Par François Jarraud
Que reprochent-ils à la généralisation du bac pro en 3 ans ? Le Café a publié les réactions syndicales, ses propres analyses. Il nous manquait l’avis de profs de terrain. S. Deshayes, S. Magnien, M. Thiébaud sont des professeurs expérimentés. Ils sont hostiles à cette réforme et nous expliquent pourquoi.
Qu’est ce qui vous heurte dans cette réforme du bac pro ?
S. Deshayes (PLP Lettres Histoire) : C’est la logique avec laquelle elle est conduite : on confond vitesse et précipitation et au final ce sont toujours les mêmes qui paient les pots cassés : les élèves d’abord et les enseignants ensuite. Elle est décidée unilatéralement sans concertation préalable. L’individu n’existe pas, il est sacrifié sous le sacro-saint autel de la rationalisation économique… ce n’est pas sérieux, et on peut quand même légitimement se poser la question de la nécessité de cette « urgence »…
S. Magnien (PLP Lettres Histoire) : Non seulement sans concertation préalable mais en plus les résultats des expérimentations des bac pro 3 ans sont loin de montrer la pertinence du système…
M. Thiébaud (PLP Maths Physiques) : oui, il n’y a aucune réflexion par exemple sur le devenir de ces élèves post Bac, ni sur les programmes, ni sur l’évaluation, ni sur une approche pédagogique innovante et le soupçon de vouloir faire des économies est très probable.
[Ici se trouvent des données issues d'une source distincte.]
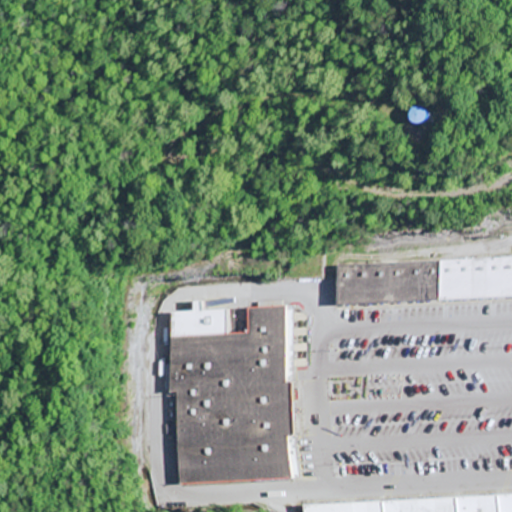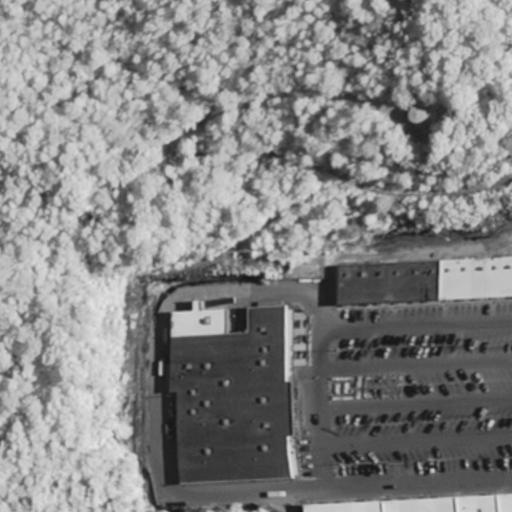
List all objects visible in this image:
building: (417, 116)
building: (422, 279)
building: (421, 281)
road: (415, 326)
road: (416, 366)
road: (321, 386)
parking lot: (420, 391)
building: (237, 397)
road: (417, 405)
road: (418, 445)
road: (171, 492)
building: (425, 505)
building: (426, 505)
Aucune consultation des gens de terrain (nous !). Bref tout est bâclé… Etc … car c’est urgent !
La réduction de 4 à 3 ans c’est plutôt un avantage pour les élèves … En tout cas ça les met à égalité avec les élèves des autres filières…
M.T. : C’est vrai que cela peut valoriser du moins psychologiquement les élèves, mais en contre partie le niveau du bac sera très dévalorisé auprès des professionnels car effectivement le niveau sera abaissé, sauf s’il y a une sélection au départ ce qui en ferait finalement une filière gratifiante qui, rapidement, deviendrait inaccessible aux élèves les plus faibles. Etc … car c’est urgent !
S. M. : Ce pourrait être un avantage pour les meilleurs élèves des classes de BEP (ceux qui sont proches d’un profil d’élève de Seconde générale) qui pourraient suivre le rythme d’une formation en 3 ans, mais ils sont peu nombreux. Donc généraliser les bac pro 3 ans avec, à terme la suppression des BEP, en tout cas la forte diminution de l’offre de BEP, semble une hérésie d’un point de vue pédagogique et didactique.
S.D. : Oui voilà une question bien provocante, il ne faut pas avoir fait de longues études de philosophie pour comprendre que l’égalité ce n’est pas ça, l’égalité dans ce cas c’est un principe pour permettre à tout le monde d’accéder à une qualification donnée : il faut trois ans pour les uns (et à quel prix ?) quatre pour les autres, et alors ? C’est justement parce qu’on veut une égalité des diplômes que les conditions de son obtention sont différentes…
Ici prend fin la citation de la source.